:: Texte fourni

Monia : Je recherchais plus des énergies […] J’ai toujours eu des problèmes avec l’expression « my people ». Tsé, c’est qui « my people »? Est-ce qu’ils doivent être marocains? Est-ce qu’ils doivent être arabes? Est-ce qu’ils doivent être queers? Est-ce qu’ils doivent être féministes? Est-ce qu’ils doivent être un mélange de toutes ces étiquettes-là, ok, peut-être. Je ne sais pas, des fois je me dis : « Pourquoi je me préoccupe de toutes ces catégories macro? » De ces grosses catégories comme ça. En même temps, je sais que c’est important, politiquement parlant. Mais je me dis quand même : « Pourquoi ne pas prendre tout ça simplement en termes de… juste en termes d’énergie, de vibe? »

::::

:: Consigne ::
Reprenez le texte sur l'expression « my people » et continuez-le après sa dernière phrase.

:: Entrées fournies

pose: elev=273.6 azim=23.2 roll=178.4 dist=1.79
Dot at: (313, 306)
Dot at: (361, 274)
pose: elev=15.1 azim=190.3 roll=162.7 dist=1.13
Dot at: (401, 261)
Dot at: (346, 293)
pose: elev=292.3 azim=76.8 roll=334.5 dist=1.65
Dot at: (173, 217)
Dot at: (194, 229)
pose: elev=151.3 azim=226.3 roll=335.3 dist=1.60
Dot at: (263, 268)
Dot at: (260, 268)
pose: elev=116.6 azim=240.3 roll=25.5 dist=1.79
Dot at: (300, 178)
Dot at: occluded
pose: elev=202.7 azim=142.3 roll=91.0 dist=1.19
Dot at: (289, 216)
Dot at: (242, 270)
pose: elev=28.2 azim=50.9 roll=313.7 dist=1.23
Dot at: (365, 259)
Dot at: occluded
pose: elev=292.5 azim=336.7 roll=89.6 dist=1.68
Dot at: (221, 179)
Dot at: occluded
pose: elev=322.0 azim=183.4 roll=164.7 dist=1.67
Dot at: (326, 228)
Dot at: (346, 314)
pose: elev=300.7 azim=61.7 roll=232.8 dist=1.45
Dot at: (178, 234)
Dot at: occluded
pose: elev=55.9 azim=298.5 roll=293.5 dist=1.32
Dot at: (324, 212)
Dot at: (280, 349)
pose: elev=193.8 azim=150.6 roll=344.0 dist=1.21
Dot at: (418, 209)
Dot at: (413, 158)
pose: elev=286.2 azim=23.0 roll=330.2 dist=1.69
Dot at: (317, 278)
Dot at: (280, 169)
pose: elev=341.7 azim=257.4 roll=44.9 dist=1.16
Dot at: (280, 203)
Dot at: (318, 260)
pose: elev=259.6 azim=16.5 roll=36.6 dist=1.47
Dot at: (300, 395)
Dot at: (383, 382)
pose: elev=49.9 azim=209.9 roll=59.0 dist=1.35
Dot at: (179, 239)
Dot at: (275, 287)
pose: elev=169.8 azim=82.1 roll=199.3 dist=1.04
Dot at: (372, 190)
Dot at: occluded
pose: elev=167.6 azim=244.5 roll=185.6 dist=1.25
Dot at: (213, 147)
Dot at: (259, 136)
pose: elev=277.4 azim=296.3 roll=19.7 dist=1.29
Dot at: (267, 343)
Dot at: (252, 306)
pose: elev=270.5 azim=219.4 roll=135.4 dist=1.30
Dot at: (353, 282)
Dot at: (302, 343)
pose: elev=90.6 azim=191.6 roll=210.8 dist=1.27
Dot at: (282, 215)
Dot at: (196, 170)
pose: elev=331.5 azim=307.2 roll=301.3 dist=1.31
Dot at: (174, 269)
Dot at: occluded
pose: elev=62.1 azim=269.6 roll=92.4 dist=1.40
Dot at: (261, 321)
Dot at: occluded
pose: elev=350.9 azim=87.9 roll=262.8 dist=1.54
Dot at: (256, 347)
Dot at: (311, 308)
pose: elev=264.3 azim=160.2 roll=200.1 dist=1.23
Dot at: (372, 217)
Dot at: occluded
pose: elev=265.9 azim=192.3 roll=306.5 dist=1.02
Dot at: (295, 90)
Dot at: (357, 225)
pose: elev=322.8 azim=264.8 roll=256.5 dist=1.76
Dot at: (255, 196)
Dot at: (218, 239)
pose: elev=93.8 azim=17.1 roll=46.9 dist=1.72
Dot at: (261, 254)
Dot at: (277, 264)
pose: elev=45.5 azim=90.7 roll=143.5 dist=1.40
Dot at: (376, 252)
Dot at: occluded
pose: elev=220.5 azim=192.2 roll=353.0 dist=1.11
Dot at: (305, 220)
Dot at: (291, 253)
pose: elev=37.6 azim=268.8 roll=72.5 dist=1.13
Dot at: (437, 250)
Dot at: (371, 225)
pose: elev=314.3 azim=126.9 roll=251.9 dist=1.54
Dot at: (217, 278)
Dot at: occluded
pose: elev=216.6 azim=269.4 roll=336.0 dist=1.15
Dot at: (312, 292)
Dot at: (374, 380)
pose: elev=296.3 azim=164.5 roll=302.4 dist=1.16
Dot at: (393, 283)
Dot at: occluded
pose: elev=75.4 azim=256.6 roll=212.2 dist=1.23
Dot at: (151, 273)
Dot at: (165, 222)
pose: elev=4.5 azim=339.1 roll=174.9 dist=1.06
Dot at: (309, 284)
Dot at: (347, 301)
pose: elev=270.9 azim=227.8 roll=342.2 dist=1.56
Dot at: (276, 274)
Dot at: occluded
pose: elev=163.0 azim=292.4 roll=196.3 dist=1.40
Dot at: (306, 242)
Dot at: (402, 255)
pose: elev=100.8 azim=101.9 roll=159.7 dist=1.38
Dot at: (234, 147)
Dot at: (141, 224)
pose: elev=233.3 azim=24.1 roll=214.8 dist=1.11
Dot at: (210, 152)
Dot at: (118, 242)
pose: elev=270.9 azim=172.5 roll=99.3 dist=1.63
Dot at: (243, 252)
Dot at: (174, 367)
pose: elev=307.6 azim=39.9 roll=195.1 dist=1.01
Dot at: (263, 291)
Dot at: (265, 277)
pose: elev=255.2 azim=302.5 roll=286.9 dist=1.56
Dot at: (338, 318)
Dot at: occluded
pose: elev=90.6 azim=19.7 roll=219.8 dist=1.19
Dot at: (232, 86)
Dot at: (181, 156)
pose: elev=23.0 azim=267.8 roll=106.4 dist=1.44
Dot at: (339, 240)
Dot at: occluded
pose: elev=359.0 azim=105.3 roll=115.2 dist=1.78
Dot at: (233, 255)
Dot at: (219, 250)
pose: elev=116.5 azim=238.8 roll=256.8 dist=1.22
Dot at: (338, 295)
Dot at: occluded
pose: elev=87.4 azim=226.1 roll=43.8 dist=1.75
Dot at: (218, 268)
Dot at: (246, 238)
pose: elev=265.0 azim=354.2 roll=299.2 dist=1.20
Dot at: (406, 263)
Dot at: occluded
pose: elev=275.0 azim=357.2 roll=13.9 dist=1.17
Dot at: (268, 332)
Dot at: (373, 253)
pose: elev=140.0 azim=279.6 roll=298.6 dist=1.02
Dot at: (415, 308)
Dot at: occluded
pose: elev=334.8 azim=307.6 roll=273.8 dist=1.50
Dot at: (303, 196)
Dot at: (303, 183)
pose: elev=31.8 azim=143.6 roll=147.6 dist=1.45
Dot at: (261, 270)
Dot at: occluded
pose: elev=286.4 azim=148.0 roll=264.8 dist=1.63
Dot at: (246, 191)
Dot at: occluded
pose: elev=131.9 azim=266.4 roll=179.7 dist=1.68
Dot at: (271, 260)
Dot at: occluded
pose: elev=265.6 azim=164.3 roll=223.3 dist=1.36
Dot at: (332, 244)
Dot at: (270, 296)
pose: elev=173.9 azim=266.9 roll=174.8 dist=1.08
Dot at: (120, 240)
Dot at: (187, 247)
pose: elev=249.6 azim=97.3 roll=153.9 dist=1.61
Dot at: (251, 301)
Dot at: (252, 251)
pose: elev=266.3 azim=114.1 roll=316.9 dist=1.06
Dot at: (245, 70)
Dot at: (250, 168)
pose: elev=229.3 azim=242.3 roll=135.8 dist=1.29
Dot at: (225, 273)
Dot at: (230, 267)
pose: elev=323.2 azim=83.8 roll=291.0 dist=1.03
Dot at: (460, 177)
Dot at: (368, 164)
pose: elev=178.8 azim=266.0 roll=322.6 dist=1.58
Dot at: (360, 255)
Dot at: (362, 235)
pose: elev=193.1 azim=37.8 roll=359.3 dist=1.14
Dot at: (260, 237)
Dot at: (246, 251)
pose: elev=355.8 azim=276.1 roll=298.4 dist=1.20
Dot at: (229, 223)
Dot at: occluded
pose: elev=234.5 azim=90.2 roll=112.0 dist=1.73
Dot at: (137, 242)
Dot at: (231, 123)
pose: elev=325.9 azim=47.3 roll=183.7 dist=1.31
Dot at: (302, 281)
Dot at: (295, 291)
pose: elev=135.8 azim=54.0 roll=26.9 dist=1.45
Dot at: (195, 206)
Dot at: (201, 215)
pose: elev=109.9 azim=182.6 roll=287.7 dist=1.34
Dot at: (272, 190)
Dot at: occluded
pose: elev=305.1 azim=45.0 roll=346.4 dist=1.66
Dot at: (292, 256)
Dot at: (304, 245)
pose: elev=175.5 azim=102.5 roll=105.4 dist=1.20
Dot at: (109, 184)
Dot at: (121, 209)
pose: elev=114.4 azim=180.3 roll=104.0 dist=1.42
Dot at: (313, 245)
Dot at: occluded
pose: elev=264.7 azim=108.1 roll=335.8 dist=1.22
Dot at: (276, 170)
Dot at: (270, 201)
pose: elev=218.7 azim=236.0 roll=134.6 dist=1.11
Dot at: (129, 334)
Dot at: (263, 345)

::::

:: Réponse ::
L’expression de la sexualité s’accompagne d’une interrogation de la binarité des genres et d’une reconnaissance de la fluidité sexuelle, se dire queer étant perçu par certaines, telle Monia, comme une affirmation d’inclusivité remettant en question l’hétéronormativité et l’impératif de la féminité (Lane 2015 : 219). À travers ces fragmentations, comment définir le « nous »? De quel « nous » est-il question? Se dissocier des postures identitaires, ainsi que cherche à faire le queer, implique de complexes débats sur ses paradoxes[17]. Judith Butler et Athena Athanasiou (2013) posent notamment une possibilité de faire le politique et de se sentir en connexion mutuelle sans devoir témoigner d’une similarité identitaire (contrairement aux postures articulées par les politiques identitaires). Le queer cherche ainsi à créer de nouvelles possibilités relationnelles en dehors des catégories identitaires et institutionnelles hégémoniques, ce qui en fait une autre démarche politique de dé-identification facilitée par le contexte urbain et postmoderne montréalais[18] (Podmore 2019).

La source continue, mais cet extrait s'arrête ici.